Well... Here It Goes!

I've been toying with the idea of starting a blog for a little while now.  Not a long while, mind you, just a little while.  I know people who have been blogging for some time and until very recently, I must admit I haven't had much interest in checking out their blogs or trying to stay current on their posts (sorry all of you- no offense!).  I think it mostly has to do with the fact that my life has changed of late and I'm finding my priorities changing along with it.

Until recently, I wasn't even keeping up with checking my email regularly or logging into facebook very often, let alone taking the time to check into other people's blogspots to find out what was going on in their lives.  Until recently, I wasn't even keeping up on my own life.  But it got to a point, at some point in the last year, that I found I couldn't get away with avoiding the techno world any longer.  I realized that I had to jump aboard that train or it was gonna run me over!

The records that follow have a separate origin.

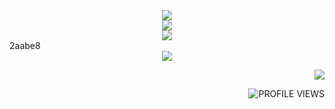 
<div align='center'>
  <img src="https://readme-typing-svg.herokuapp.com?center=true&multiline=true&width=500&height=100&lines=Hi+%F0%9F%91%8B%2C+I+am+HubiSm4%2C;I'm+learning+Java+%E2%AD%90%2C;Contact+me+in+discord+%F0%9F%92%99" />  
</div>

<div align='center'>
  <img src="https://lanyard.cnrad.dev/api/514532140843663371?bg=1f1f1f&borderRadius=10px" />  
</div>

<div align='center'>
<img src="https://github-readme-stats.vercel.app/api/top-langs/?username=HubiSm4&border_radius=10px&theme=dark&bg_color=1f1f1f&border_color=1f1f1f&icon_color=58a6ff&show_icons=true&theme-react" />
</div>
2aabe8
<div align='center'>
<img src="https://github-readme-stats.vercel.app/api?username=HubiSm4&border_radius=10px&theme=dark&bg_color=1f1f1f&border_color=1f1f1f&icon_color=36BCF7FF&show_icons=true&theme-react" />
</div>

<div align='right'> 
  <p align="right">
    <a href="https://skillicons.dev">
      <img src='https://skillicons.dev/icons?i=java,idea' />
    </a>
  </p>
</div>

<div align='right'>
<img alt="PROFILE VIEWS" src="https://komarev.com/ghpvc/?username=HubiSm4&style=flat&color=2aabe8">
</div>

Too many people were using email exclusively as a way to communicate and pass pertinent information along.  I was falling farther and farther behind on the comings and goings of church, school, and family activities.  And as I started to check in on facebook more regularly, I've found it to be a very useful and enjoyable tool for staying in touch with and up-to-date on the lives of friends and family.  Again, I started to find that I was left in the dark if I didn't check in on a regular basis.

So how did I get from there to here, you may ask?  Well, as I stayed on top of my email and facebooking, I found that as I finished catching up, I was still hungering for more information and connection.  I started checking out those blogs my friends and family had been trying to get me to read.  I even found some by people I don't know personally but am inspired by.  As I read their blogs, I kept thinking, "Hey... I have something to say, too!"  I've been doing personal journaling online lately and really enjoying the process, but there have been times when the thought has crossed my mind that someone else might enjoy reading some of the thoughts that roam around inside my head.

Who knows if anyone out there will actually read any of my random warblings, but just the thought that someone might, and that someone might enjoy it, makes it worth doing.  Plus, I see it as an excuse to keep up on my journaling.  What I blog, I can copy and paste to my journal, and vice versa.  I figure there will be more pressure to keep up the blog if I know that someone out there just might be waiting for another nugget of randomness from me.  Anything's possible!